Boston Area Returned Peace Corps Volunteers

Liz McClintock


Name: 
Liz McClintock
Current Occupation: 
Managing Partner at CMPartners
Country of Service: 
Morocco
Program: 
Teaching ESL and Peace Corps Volunteer Leader
Years of Service: 
1988-1992

Continue to explore and think broadly about your experience with Peace Corps.

Liz McClintock is a founder and Managing Partner at CMPartners, a leading international negotiation advising, training, and facilitation firm based in Cambridge.  Liz served in Morocco in the Peace Corps from 1988-1992, teaching English and serving as a volunteer leader (assisting the APCD for Education). Peace Corps led to graduate school at the Fletcher School (Tufts University) and a Master’s degree in Law and Diplomacy.  After 20+ years experience in conflict resolution and peacebuilding, Liz shares some of her Peace Corps memories and life lessons with the Boston Area Returned Peace Corps Volunteers.

 

Liz’s time in Morocco continues to inform many aspects of her life even today.  She cherishes the friendships that she established as a volunteer and remembers fondly the sometimes awkward lessons that come from being dropped into a foreign culture.

Your task> Duplicate everything in the profile of Liz McClintock from "Liz McClintock is" down to "Peace Corps Volunteers.". The entries after this profile play no part in the work.

(Structured pose outputs)
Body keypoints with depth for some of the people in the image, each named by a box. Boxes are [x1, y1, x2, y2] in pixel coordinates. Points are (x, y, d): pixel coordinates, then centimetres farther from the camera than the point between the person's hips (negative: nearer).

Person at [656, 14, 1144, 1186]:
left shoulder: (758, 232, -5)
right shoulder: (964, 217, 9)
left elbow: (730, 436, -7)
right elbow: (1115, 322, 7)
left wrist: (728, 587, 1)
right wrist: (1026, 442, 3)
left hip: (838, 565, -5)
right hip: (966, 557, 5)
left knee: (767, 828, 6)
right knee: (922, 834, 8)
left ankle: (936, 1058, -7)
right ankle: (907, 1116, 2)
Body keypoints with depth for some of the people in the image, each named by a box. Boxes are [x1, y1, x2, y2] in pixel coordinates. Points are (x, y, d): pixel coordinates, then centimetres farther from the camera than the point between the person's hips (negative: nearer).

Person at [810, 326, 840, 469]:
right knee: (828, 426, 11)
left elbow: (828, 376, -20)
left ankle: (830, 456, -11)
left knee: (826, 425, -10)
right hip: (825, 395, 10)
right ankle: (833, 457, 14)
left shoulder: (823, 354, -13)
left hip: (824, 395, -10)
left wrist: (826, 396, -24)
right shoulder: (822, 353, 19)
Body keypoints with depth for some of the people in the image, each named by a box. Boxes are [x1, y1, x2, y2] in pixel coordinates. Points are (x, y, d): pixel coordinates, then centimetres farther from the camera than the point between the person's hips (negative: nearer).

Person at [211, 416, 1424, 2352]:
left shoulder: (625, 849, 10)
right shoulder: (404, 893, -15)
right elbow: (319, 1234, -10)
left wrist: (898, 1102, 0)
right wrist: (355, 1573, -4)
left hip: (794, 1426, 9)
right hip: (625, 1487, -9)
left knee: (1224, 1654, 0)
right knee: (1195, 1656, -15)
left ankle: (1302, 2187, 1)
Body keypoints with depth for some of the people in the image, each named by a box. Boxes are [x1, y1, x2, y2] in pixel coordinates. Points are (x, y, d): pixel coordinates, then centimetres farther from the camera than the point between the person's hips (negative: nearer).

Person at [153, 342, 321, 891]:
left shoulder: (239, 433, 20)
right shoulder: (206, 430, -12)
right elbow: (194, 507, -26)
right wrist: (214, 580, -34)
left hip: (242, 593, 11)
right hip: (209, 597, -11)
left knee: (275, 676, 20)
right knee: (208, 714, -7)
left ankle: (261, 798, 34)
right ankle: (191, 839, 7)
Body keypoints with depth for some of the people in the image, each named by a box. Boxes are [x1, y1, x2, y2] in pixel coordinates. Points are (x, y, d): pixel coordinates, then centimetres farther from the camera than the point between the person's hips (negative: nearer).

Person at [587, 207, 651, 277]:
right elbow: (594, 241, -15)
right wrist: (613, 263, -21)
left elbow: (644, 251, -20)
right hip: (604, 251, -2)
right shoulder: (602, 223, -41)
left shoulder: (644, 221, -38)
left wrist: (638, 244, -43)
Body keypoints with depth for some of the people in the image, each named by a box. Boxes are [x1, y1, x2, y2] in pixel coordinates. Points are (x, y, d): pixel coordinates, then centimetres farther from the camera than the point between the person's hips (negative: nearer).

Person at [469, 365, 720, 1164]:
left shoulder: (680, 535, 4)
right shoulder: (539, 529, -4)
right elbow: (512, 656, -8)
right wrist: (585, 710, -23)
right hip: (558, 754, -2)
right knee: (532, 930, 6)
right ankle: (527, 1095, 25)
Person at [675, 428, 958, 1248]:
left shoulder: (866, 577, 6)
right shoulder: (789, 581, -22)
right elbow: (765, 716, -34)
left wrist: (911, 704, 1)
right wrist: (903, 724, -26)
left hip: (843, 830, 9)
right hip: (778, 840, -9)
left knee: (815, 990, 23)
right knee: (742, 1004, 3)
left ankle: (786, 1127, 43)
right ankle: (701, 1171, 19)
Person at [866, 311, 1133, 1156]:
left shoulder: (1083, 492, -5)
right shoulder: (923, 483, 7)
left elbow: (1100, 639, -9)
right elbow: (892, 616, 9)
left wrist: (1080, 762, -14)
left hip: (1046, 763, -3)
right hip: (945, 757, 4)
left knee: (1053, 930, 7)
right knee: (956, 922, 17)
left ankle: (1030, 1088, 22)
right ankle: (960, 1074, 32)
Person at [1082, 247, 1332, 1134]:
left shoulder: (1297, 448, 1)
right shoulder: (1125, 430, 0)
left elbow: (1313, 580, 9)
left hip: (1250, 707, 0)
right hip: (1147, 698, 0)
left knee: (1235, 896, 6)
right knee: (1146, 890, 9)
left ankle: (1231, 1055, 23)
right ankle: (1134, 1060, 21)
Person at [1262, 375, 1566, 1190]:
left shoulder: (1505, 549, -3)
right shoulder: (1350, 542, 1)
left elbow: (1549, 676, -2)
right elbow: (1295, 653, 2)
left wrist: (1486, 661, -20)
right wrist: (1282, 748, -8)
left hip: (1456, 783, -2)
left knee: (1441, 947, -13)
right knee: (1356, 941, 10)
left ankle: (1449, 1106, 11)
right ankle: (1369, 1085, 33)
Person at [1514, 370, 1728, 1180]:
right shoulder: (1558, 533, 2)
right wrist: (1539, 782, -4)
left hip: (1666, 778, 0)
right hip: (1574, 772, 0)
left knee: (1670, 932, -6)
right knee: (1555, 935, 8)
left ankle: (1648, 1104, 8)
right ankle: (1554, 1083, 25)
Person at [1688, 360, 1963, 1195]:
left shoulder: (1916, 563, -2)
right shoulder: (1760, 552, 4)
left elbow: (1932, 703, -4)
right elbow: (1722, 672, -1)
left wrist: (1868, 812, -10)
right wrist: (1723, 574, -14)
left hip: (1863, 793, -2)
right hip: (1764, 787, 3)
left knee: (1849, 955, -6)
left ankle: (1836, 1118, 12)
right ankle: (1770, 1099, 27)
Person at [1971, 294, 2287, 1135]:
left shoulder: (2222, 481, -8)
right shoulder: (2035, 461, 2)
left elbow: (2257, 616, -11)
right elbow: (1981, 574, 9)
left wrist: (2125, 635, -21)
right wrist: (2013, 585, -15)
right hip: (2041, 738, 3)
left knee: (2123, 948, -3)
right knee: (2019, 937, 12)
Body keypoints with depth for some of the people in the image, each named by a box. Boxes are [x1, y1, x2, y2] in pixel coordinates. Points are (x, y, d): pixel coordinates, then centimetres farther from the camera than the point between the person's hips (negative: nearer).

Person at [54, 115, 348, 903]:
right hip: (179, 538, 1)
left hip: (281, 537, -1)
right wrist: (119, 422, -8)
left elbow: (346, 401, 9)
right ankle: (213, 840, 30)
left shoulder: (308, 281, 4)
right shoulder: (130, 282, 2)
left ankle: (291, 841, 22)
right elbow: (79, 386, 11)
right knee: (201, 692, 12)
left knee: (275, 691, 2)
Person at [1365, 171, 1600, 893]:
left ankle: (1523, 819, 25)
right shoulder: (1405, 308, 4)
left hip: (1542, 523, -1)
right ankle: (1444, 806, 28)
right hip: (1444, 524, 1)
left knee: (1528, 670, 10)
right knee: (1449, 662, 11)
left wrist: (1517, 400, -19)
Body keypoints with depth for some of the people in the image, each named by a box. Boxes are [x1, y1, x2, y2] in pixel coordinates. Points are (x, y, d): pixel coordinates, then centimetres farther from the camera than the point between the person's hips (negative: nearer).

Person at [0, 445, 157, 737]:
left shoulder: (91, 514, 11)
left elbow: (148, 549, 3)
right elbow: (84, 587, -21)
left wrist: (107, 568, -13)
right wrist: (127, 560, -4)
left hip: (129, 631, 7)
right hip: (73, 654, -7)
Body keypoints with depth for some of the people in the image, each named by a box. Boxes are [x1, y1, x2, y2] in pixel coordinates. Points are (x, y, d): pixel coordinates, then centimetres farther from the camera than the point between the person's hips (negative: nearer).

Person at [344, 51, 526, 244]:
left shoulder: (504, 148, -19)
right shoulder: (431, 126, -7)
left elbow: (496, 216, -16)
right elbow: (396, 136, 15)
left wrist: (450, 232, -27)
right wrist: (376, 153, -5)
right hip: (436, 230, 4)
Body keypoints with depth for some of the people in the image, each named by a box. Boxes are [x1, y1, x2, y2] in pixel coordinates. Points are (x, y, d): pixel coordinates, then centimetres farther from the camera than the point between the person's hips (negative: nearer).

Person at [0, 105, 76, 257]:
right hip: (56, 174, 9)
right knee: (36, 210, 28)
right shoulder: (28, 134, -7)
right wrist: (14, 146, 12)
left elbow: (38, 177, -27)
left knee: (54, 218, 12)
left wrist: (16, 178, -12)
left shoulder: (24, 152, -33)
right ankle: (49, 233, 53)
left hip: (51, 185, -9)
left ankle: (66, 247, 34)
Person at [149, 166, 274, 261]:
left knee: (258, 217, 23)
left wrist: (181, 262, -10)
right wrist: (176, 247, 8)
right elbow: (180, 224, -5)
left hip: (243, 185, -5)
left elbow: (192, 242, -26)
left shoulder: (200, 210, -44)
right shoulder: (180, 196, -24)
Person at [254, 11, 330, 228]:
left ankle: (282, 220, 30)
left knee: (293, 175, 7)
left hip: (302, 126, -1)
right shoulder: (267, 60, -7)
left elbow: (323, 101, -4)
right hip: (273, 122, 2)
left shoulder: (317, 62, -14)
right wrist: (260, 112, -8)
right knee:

Finished task>
Liz McClintock is a founder and Managing Partner at CMPartners, a leading international negotiation advising, training, and facilitation firm based in Cambridge.  Liz served in Morocco in the Peace Corps from 1988-1992, teaching English and serving as a volunteer leader (assisting the APCD for Education). Peace Corps led to graduate school at the Fletcher School (Tufts University) and a Master’s degree in Law and Diplomacy.  After 20+ years experience in conflict resolution and peacebuilding, Liz shares some of her Peace Corps memories and life lessons with the Boston Area Returned Peace Corps Volunteers.